One way to encourage the shift is through the free tooling teams get for embracing the standard tools. There is a very compelling reason to use what is standard. We are also part way through migrating from co-location to AWS and again we default to using the AWS native services wherever possible, which increases convergence as well as speeding up delivery.
We are not alone in this approach. At Google there are a limited number of languages that are supported for use in production (C++, Go, Java and Python) and something like Ruby is not supported. The practical implementation of that is a list of all the things that need to be available for a language in product (HTTP server, bindings to talk to production infrastructure etc.).

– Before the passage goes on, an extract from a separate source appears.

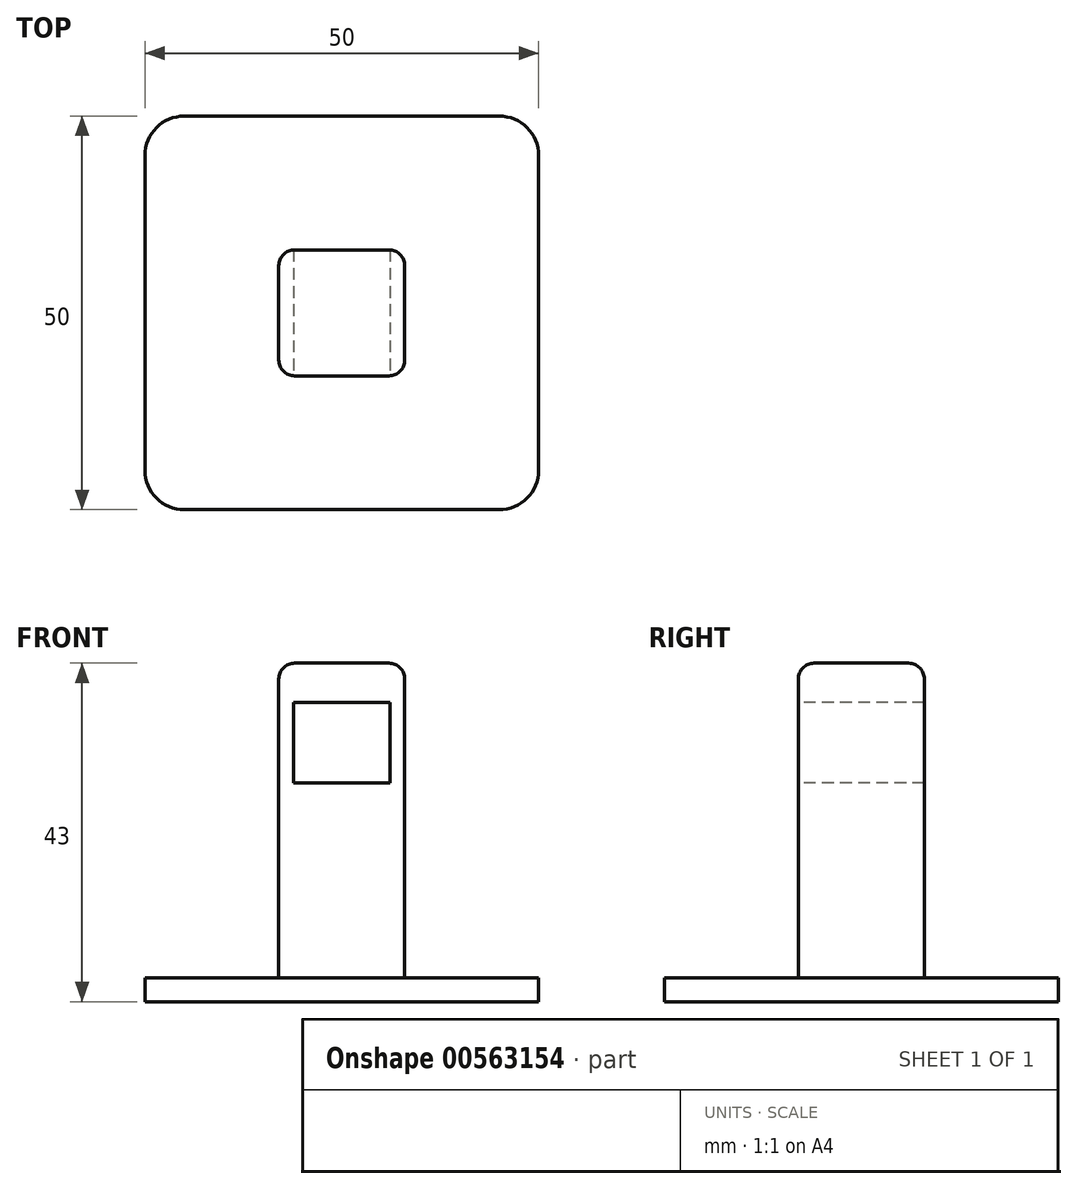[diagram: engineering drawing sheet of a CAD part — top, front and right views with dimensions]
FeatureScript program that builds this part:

What about that autonomy thing?
The key thing about the model of distributed agile teams is that it is aligned autonomy. The teams are independent to execute, but they share the same purpose and goal – all our teams are working in travel, none are working in selling pet food (for example). That alignment has to happen for technology as well.
Getting the Benefits
We can already see benefits of narrowing our technology set. We are building much richer tooling for our engineers – I was speaking to an engineer earlier today and he was saying how he and two other engineers had created a new micro service from scratch and got it up and running in multi-region AWS serving production traffic in 45 minutes. One enabler of that was ‘Slingshot’ our zero-click-to-production deployment system – every commit is shipped to production, with automated blue/green deployment and rollback. Another was our micro-service shell support for Java that provides the basic event logging, operational monitoring, etc. in order that engineers only need to write new code that is unique to their service. There is a lot more we want to do with the shell, slingshot, and other tools. We can develop that tooling more quickly if we are only doing so for a limited number of platforms.
Getting the complete benefit will take more time – it will be years before we only run on the supported technology stack. That means there will continue to be pain when making changes to some other teams’ codebases that are not in the supported stack, but that pain will be constantly reducing as we converge on a more consistent platform.